Roscam Abbing said officials from the European Commission's justice and interior affairs departments would contact their counterparts across the EU to assess the truth of the report in Wednesday's editions of The Washington Post.

"We have to find out what is exactly happening," Roscam Abbing said. "We have all heard about this."

He said such prisons could violate EU human rights laws and other European human rights conventions. The commission is responsible for ensuring that EU rules are followed.

"As far as the treatment of prisoners is concerned ... it is clear that all 25 member states having signed up to European Convention on Human Rights, and to the International Convention Against Torture, are due to respect and fully implement the obligations deriving from those treaties," Roscam Abbing told reporters.

He cautioned, however, that the EU head office could not take action against member states if they violated human rights codes.

Longtime concerns
The International Committee of the Red Cross said Thursday that it asked the United States about the report, and to let a representative visit any prisoners if the facility exists.

"We have asked the U.S. authorities to inform us about the detention of these persons, and to give access to ICRC delegates to persons held in undisclosed places of detention," said Antonella Notari, the ICRC's chief spokeswoman. "We think this would be a coherent continuation of our current detention work in U.S. places of detention."

The ICRC, which has had exclusive rights to visit terror suspects detained at a U.S. military base in Guantanamo Bay, Cuba, and elsewhere, has long been concerned about reports that U.S. officials were hiding some detainees from ICRC delegates.

Separately, Europe's top human rights organization, the Council of Europe, said it too would investigate whether the claims were true.

On Wednesday, U.S. National Security Adviser Stephen Hadley would not confirm or deny the existence of a secret, Soviet-era compound in Eastern Europe as described by the Post.
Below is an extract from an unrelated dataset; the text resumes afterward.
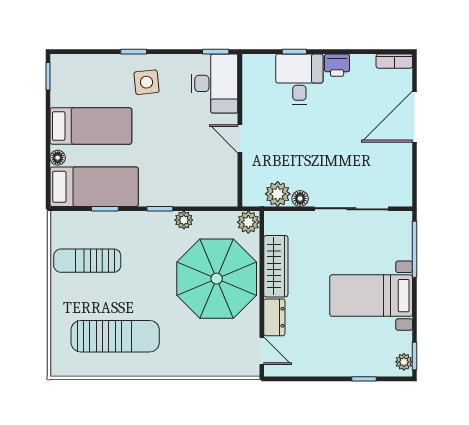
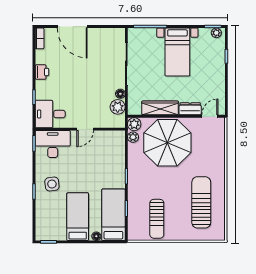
desk: (299, 79) -> (50, 114), moved
plant: (184, 220) -> (133, 137), moved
The story said the facility was part of a covert prison system set up nearly four years ago that at various times has included sites in eight countries, some of them EU member states.

But Hadley said President Bush's directive banning the torture of terror suspects applies to all prisoners _ even if held in a secret prison.

The story quoted current and former intelligence officials and diplomats.

U.N. not yet involved
Matjaz Gruden, spokesman for Council of Europe chairman Terry Davis, said secret detentions are a breach of the European Convention on Human Rights. The treaty is binding on the council's 46 members, many of which belong to the EU.

In September, the council sent a representative to the United States to urge the American government to cease the practice.

"If this was indeed happening on our territory, it would be a violation of Europe's human rights treaty," Gruden said.

The U.N. special investigator on torture, Manfred Nowak, said he had "not received any direct allegation or indirect information concerning any CIA place of detention in Eastern Europe _ in other parts of the world, but not in Eastern Europe."

Speaking by telephone from Austria, Nowak said he was "not investigating this now." He added, however, that U.N. investigators still were seeking "access to all places of detention of suspected terrorists held by the U.S. authorities outside its territory."